(Records provided Opens)

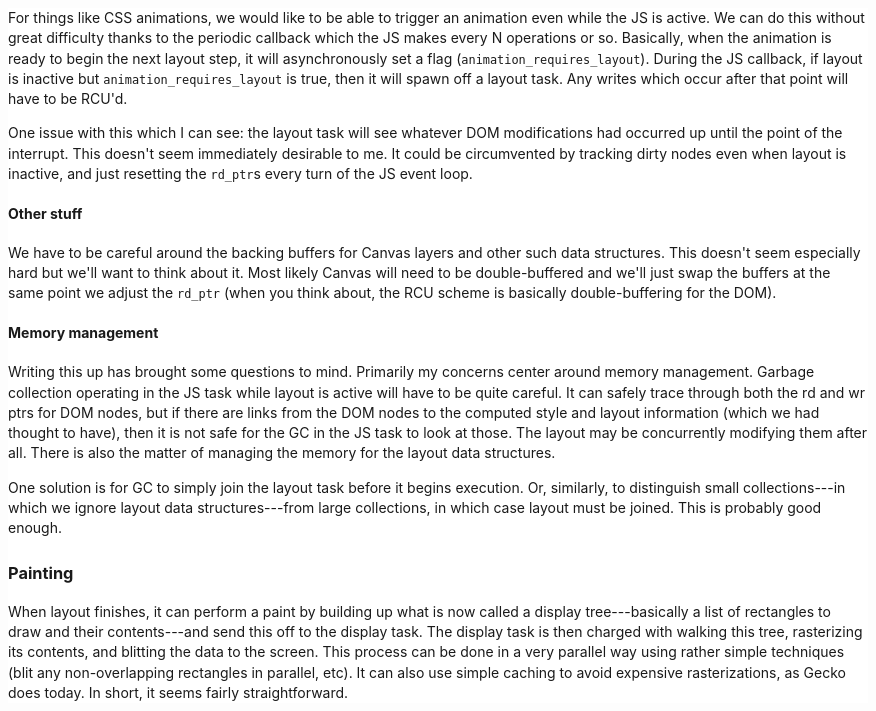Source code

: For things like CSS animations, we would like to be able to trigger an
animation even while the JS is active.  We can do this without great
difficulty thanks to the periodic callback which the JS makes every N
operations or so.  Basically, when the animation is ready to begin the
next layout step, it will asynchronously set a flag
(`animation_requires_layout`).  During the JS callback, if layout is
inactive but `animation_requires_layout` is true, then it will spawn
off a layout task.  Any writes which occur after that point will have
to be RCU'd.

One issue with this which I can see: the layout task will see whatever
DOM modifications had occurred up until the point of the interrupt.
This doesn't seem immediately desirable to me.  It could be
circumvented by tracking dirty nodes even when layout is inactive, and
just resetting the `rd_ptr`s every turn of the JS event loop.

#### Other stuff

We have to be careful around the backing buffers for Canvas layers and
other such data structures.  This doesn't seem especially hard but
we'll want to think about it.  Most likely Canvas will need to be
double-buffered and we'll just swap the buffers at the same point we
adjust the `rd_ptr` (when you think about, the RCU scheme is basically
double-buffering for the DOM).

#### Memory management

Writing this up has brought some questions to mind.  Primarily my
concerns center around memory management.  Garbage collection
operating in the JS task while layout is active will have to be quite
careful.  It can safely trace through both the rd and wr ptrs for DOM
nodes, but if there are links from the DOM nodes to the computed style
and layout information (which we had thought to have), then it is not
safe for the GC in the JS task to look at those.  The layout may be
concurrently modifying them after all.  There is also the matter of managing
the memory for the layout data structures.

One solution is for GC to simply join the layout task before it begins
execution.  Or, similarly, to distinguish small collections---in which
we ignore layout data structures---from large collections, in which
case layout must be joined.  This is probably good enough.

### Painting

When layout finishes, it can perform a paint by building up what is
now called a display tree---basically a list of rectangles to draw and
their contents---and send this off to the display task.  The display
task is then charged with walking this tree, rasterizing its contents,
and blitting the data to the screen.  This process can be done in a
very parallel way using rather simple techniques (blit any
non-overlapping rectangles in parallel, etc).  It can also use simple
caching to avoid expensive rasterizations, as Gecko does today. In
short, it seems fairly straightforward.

(Records provided Closes)

What is needed :: Nothing but the records themselves, exact and complete, should be returned; leave the pictures out.

Solution to the problem ::
Source code

: For things like CSS animations, we would like to be able to trigger an
animation even while the JS is active.  We can do this without great
difficulty thanks to the periodic callback which the JS makes every N
operations or so.  Basically, when the animation is ready to begin the
next layout step, it will asynchronously set a flag
(`animation_requires_layout`).  During the JS callback, if layout is
inactive but `animation_requires_layout` is true, then it will spawn
off a layout task.  Any writes which occur after that point will have
to be RCU'd.

One issue with this which I can see: the layout task will see whatever
DOM modifications had occurred up until the point of the interrupt.
This doesn't seem immediately desirable to me.  It could be
circumvented by tracking dirty nodes even when layout is inactive, and
just resetting the `rd_ptr`s every turn of the JS event loop.

#### Other stuff

We have to be careful around the backing buffers for Canvas layers and
other such data structures.  This doesn't seem especially hard but
we'll want to think about it.  Most likely Canvas will need to be
double-buffered and we'll just swap the buffers at the same point we
adjust the `rd_ptr` (when you think about, the RCU scheme is basically
double-buffering for the DOM).

#### Memory management

Writing this up has brought some questions to mind.  Primarily my
concerns center around memory management.  Garbage collection
operating in the JS task while layout is active will have to be quite
careful.  It can safely trace through both the rd and wr ptrs for DOM
nodes, but if there are links from the DOM nodes to the computed style
and layout information (which we had thought to have), then it is not
safe for the GC in the JS task to look at those.  The layout may be
concurrently modifying them after all.  There is also the matter of managing
the memory for the layout data structures.

One solution is for GC to simply join the layout task before it begins
execution.  Or, similarly, to distinguish small collections---in which
we ignore layout data structures---from large collections, in which
case layout must be joined.  This is probably good enough.

### Painting

When layout finishes, it can perform a paint by building up what is
now called a display tree---basically a list of rectangles to draw and
their contents---and send this off to the display task.  The display
task is then charged with walking this tree, rasterizing its contents,
and blitting the data to the screen.  This process can be done in a
very parallel way using rather simple techniques (blit any
non-overlapping rectangles in parallel, etc).  It can also use simple
caching to avoid expensive rasterizations, as Gecko does today. In
short, it seems fairly straightforward.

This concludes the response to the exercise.